With its impressive stand design and carefully selected exhibits, Karl Mayer is looking forward to a successful show. “Alongside JEC World, Techtextil is the most important trade fair for us,” explained Jochen Schmidt. “We meet many of our customers there, who are frequently exhibitors themselves, and we are also expecting to have some interesting conversations with people who are visiting us the first time.”
Textile reinforcing materials offer better ecological and economic alternatives to steel reinforcements when building with concrete. Since textiles do not rust, only a thin covering material is required, the company reports. This saves on resources, reduces environmental pollution and also enables thin-walled, filigree designs to be produced, according to the manufacturer.
Karl Mayer Technische Textilien offers the RS MSUS-G weft-insertion warp knitting machine for producing the textiles that are used as an innovative way of reinforcing concrete. This high-speed raschel machine with weft insertion in line with the stitch courses can produce heavy carbon-fibre grids, which are used by members of TUDALIT e.V.
This association is responsible for the TUDALIT trademark-protected brand for maintaining quality standards in the production and use of textile-reinforced concrete. Allgemeine bauaufsichtliche Zulassung (General Building Regulations Approval) has already been applied for to cover certain concrete components containing weft-inserted, warp-knitted textiles.
The textiles produced on the machines manufactured by Karl Mayer Technische Textilien can be used to reinforce the composite materials used in concrete construction, as well as plastic composites. Here, ready-consolidated, fibre-thermoplastic, semi-finished products, so-called organic sheets, have become more important in recent years, the company reports.

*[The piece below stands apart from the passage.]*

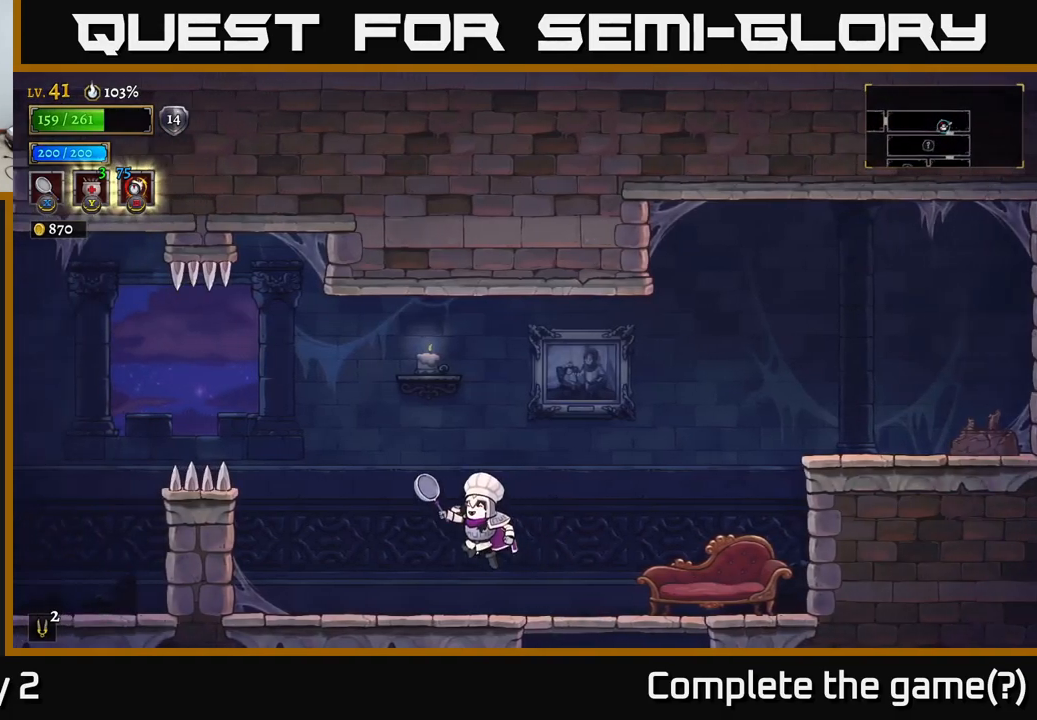
{"buttons": [], "left_stick": "right", "right_stick": "center", "events": [[50, "A", "up"], [116, "left_stick", "left"], [233, "L2", "down"], [350, "L2", "up"], [366, "left_stick", "center"], [466, "left_stick", "right"]]}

According to Jochen Schmidt, the Managing Director of Karl Mayer Technische Textilien, the concept of fibre spreading is also starting to be a hot topic. Before they are joined to the plastic matrix, the fibre tapes are spread using Karl Mayer’s UD 500 and UD 700 fibre spreading machines.
Stylish, functional stretch and non-stretch textiles are a speciality of Karl Mayer’s warp knitting machines. The company’s high-speed tricot machines, jacquard raschel machines and double-bar raschel machines can produce a variety of structured and openwork designs from a single source, and also work functional zones that can be integrated into a garment, such as a jersey.
Zones are created, which provide a defined compression, breathability, warmth retention and freedom of movement. This is based on body mapping principles and the zones are located in exactly the right places. Karl Mayer’s double-bar raschel machines are also setting functional trends when producing seamless items that are making quite a fashion statement, the manufacturer explains.